### Completar lo siguiente
1. Indica si cada afirmación concuerda con el texto sobre la Guerra del Pacífico: (a) Chile invadió Bolivia después de recibir la respuesta a su ultimátum; (b) el Congreso chileno autorizó la declaración de guerra el 2 de abril; (c) Argentina disponía de una flota numerosa. Responde sí o no y cita literalmente las palabras del texto que lo deciden.
2. Prosigue el texto sobre la Guerra del Pacífico a partir de su última oración.

### Texto seleccionado

En 1873 Bolivia y Perú firmaron un tratado que mantuvieron en secreto, con fines a la común defensa. La situación de Atacama, con una mayoría chilena no integrada, dueña del capital y del trabajo, debía desembocar en la guerra. Un impuesto decretado por el gobierno de La Paz y la posterior confiscación de una compañía chilena que se negó a pagarlo, conformaron el casus belli.
El 8 de febrero de 1879 Chile elevó un ultimátum a La Paz, y sin esperar la respuesta, sus fuerzas armadas invadieron Bolivia y tomaron el día 12 la ciudad de Antofagasta. Rápidamente completaron la ocupación de Atacama, sin previa declaración de guerra.
Téngase en cuenta que en aquellos tiempos se respetaba la formalidad de la previa declaración antes de iniciar operaciones. El hecho de empezar y terminar las guerras sin molestarse en declararlas es cosa de nuestros días. A principios de este siglo, Japón fue violentamente criticado por atacar a Rusia sin previo aviso (lo mismo haría en la década del treinta con China y en 1941 con Estados Unidos), pero ya Chile había empleado el procedimiento en 1879, logrando con ese golpe fulminante ganar la región en litigio y colocarse de entrada en situación ventajosa.
Alegando el tratado secreto entre Bolivia y Perú, también embistió a esta república. El 2 de abril el Congreso chileno autorizaba a declarar la guerra a ambos países. Las operaciones ya llevaban dos meses de desarrollo.
La oportunidad perdida
La iniciación de la Guerra del Pacífico aconsejó al gobierno del presidente (Aníbal) Pinto paliar el conflicto con Argentina, para ganar su neutralidad. La república trasandina se las podía ver victoriosamente con Perú y Bolivia juntas, ya que ninguna de ellas podía contender entonces con Chile, ni política, ni social, ni económica, ni militarmente. Pero si se sumaba Argentina las cosas podrían ser no tan seguras. Claro que apenas tenía flota, pero el ejército, numeroso y aguerrido, estaba recibiendo armas modernas. Además, la lógica enseña que no deben emprenderse guerras en dos frentes.

Entradas guardadas:
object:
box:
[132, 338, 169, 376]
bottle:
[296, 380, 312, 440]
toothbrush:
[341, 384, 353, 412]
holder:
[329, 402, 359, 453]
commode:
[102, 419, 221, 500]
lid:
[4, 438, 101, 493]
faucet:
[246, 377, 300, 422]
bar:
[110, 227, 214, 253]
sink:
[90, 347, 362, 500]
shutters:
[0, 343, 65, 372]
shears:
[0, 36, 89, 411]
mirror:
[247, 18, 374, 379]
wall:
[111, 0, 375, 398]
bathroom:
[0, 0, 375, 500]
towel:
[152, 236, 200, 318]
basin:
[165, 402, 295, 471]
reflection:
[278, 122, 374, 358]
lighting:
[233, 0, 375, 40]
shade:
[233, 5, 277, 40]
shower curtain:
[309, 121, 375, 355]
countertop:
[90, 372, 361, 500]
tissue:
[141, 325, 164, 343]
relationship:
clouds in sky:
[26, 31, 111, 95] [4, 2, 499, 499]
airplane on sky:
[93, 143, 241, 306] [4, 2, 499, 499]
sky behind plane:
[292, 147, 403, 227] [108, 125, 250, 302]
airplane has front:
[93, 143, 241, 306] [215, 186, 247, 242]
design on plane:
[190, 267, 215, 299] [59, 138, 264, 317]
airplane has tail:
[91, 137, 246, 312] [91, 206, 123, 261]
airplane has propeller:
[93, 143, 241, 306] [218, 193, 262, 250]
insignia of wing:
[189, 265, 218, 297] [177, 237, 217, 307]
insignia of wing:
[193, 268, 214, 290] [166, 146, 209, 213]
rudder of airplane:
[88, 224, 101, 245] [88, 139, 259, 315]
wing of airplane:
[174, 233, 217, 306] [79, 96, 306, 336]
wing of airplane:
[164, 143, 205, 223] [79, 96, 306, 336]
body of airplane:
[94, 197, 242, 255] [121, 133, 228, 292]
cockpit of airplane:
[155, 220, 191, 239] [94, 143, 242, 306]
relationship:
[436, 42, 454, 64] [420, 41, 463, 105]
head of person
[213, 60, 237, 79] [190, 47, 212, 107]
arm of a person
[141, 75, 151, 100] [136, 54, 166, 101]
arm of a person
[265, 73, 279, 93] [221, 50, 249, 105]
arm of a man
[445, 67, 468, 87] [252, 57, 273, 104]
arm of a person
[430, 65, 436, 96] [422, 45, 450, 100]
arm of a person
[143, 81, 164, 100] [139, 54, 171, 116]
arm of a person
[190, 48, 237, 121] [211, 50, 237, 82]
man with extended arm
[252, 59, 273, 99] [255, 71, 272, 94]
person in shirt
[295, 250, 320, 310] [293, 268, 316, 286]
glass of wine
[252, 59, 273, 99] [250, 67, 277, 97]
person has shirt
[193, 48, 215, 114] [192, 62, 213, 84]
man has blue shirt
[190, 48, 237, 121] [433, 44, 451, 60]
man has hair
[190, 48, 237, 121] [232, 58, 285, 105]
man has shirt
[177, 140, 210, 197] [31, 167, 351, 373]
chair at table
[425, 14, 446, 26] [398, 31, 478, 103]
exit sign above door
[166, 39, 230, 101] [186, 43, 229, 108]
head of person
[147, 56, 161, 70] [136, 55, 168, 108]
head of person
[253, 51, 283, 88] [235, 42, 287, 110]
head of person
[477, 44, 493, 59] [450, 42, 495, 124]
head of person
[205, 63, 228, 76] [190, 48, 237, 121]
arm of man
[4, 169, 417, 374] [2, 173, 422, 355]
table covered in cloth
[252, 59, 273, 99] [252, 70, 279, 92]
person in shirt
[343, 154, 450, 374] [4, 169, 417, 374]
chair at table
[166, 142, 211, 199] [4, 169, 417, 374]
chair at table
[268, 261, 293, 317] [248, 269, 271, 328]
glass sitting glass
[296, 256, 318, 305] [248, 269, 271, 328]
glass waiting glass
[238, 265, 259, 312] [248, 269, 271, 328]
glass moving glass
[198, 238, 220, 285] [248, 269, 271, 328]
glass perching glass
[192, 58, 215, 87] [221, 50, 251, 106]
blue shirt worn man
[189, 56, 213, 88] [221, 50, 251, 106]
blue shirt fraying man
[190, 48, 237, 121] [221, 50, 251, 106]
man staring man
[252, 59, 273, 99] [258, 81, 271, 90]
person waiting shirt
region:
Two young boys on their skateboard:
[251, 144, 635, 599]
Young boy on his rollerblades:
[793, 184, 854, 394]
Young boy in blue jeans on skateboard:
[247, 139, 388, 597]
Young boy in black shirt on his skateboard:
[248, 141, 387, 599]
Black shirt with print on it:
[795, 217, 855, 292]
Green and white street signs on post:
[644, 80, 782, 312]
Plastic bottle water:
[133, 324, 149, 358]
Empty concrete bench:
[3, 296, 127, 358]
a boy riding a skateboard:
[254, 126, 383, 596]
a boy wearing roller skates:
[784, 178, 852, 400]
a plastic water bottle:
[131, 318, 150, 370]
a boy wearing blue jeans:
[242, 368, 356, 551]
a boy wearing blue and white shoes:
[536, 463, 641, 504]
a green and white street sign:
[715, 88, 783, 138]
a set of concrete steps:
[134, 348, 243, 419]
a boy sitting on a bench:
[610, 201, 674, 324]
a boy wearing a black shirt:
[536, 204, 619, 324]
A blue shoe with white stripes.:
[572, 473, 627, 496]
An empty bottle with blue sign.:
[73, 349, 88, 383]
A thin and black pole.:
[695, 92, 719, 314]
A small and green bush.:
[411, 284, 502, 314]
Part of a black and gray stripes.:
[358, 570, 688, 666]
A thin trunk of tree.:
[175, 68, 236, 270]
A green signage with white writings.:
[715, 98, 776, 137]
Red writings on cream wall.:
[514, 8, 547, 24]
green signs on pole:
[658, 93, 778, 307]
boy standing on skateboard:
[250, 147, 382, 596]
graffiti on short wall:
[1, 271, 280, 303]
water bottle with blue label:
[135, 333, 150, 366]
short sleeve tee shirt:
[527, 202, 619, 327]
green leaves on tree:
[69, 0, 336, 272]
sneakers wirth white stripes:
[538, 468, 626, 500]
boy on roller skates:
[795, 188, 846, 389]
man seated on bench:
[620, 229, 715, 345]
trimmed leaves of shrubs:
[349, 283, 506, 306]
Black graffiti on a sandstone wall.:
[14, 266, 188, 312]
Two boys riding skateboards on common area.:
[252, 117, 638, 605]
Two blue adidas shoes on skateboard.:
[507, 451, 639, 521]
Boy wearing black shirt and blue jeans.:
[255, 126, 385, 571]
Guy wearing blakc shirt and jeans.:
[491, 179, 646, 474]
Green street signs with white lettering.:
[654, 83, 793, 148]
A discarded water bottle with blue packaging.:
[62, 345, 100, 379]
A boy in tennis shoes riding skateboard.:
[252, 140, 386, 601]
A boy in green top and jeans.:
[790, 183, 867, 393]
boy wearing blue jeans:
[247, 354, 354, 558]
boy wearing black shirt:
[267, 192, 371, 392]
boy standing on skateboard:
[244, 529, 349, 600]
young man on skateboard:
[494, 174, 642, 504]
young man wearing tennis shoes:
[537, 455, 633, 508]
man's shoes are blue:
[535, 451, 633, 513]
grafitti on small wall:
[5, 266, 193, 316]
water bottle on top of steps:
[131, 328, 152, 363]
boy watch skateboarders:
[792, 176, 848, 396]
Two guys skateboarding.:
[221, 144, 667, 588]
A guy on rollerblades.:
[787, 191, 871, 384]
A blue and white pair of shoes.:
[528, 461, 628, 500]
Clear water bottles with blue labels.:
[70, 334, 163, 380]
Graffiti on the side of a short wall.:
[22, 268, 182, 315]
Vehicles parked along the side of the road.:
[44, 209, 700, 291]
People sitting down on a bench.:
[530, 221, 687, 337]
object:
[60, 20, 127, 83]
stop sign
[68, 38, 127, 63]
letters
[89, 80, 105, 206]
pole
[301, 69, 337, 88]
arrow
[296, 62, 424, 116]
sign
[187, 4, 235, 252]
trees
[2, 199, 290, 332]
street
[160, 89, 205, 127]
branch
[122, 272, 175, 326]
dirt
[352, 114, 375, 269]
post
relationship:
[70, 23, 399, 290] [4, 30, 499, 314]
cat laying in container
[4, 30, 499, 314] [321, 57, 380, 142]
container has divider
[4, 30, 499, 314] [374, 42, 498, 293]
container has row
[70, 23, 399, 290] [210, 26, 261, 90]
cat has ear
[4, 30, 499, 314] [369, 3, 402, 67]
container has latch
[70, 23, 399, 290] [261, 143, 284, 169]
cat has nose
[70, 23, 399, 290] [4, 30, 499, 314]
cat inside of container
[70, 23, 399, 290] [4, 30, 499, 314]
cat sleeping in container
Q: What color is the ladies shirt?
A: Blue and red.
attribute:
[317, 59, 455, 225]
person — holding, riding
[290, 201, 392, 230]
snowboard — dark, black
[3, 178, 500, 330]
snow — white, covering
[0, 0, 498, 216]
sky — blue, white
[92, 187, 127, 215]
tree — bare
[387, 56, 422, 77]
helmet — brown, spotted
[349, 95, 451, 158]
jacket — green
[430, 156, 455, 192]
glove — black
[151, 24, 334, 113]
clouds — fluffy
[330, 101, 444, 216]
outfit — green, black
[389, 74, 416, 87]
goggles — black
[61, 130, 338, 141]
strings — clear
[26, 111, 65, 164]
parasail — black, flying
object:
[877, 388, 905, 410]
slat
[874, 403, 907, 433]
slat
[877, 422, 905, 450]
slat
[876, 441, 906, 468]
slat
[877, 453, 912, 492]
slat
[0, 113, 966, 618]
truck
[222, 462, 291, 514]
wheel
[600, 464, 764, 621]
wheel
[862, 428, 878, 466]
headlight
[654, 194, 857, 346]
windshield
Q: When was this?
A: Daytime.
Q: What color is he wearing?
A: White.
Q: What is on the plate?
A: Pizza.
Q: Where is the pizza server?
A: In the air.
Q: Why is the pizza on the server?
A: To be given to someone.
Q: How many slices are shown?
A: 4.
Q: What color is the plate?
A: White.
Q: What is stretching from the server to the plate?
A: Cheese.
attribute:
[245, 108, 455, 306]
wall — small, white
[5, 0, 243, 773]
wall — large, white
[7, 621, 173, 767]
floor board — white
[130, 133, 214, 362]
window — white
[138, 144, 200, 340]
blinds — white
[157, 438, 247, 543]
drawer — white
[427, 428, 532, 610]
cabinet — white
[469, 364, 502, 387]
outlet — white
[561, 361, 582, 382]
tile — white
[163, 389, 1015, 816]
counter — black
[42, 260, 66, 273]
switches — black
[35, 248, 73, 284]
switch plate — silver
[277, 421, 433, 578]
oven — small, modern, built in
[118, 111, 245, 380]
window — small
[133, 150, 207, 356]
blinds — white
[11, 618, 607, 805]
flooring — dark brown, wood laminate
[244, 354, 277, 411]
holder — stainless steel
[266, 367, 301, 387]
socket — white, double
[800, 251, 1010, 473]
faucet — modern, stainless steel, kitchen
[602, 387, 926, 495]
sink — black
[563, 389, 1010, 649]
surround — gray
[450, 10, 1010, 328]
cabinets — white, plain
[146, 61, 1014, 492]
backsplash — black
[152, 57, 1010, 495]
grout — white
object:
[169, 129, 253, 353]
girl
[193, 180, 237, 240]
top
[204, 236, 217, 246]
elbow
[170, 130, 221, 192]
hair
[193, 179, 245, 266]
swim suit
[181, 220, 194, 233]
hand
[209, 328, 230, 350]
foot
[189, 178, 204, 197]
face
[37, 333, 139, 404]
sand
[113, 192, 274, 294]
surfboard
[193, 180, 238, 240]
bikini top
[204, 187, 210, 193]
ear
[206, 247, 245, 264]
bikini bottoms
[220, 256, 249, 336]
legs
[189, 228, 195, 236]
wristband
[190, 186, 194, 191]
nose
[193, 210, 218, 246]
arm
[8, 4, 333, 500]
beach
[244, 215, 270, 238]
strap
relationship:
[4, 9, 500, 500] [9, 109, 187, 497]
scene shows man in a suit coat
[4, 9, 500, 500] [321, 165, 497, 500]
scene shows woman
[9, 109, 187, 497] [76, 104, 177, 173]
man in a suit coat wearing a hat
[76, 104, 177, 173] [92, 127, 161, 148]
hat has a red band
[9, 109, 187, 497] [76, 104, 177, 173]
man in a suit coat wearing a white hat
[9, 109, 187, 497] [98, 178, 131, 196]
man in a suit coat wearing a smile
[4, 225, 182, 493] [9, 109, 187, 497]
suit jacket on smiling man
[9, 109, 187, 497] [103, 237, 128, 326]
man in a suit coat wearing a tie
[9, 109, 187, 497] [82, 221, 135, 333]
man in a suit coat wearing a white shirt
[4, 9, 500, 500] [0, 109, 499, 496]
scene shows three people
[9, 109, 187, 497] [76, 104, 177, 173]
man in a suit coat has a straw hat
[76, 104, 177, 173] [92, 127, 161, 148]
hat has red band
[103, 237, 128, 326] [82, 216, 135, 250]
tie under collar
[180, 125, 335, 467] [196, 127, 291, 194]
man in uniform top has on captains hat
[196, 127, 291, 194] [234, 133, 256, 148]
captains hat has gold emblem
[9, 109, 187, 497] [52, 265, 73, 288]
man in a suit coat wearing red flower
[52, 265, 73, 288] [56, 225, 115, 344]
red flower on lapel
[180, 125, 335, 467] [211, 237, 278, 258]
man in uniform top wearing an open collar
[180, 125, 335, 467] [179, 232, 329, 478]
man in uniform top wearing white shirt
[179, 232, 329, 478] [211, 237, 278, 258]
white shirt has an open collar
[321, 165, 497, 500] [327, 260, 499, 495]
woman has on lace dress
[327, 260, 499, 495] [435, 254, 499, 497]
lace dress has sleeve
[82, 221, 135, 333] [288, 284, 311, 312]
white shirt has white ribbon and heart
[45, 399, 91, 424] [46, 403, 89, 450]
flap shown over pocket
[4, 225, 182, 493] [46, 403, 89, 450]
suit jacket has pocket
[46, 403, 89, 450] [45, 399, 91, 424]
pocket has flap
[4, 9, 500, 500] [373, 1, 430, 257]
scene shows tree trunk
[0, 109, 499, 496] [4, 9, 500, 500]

### Respuestas por número
1.
(a) No: «sin esperar la respuesta, sus fuerzas armadas invadieron Bolivia».
(b) Sí: «El 2 de abril el Congreso chileno autorizaba a declarar la guerra a ambos países».
(c) No: «Claro que apenas tenía flota».

2.
(…) Lo cierto es que la Casa Rosada ya había resuelto desentenderse del asunto, en medio de una situación política interna cada vez más grave, que amenazaba convertir en guerra civil la sucesión presidencial de (Nicolás) Avellaneda. Ello a pesar de la fuerte presión interna y externa que pesaba sobre la Casa Rosada. Bolivia y Perú descontaban la intervención argentina y nada olvidaron para producirla, desde la devolución de Tarija hasta la entrega de una buena parte del Chaco y una salida al Pacífico para nuestro país.
En lo interno, era abrumadora la simpatía popular hacia los países norteños y desde muchos núcleos influyentes se reclamaba la entrada en guerra para ayudarlos. El espíritu belicoso llegó a tal extremo que pudo haber arrastrado a otro gobierno, pero se estrelló contra la firme decisión de Avellaneda de mantener la neutralidad, si bien ésta jamás fue expresamente declarada.
No les faltaba razón a los críticos. La Argentina no podía desentenderse de los acontecimientos que ocurrían en el Pacífico, facilitando con su quietud la ruptura del equilibrio internacional en favor de Chile, nuestro eventual enemigo, y para quien éramos la siguiente víctima. La única explicación coherente de esta actitud es que la Casa Rosada pensaba aprovechar el conflicto para presionar sobre Chile y lograr una solución favorable en el sur. Veremos que tampoco había nada de eso. Los problemas internos, una vez más, habían obnubilado irremediablemente a nuestros dirigentes. (…)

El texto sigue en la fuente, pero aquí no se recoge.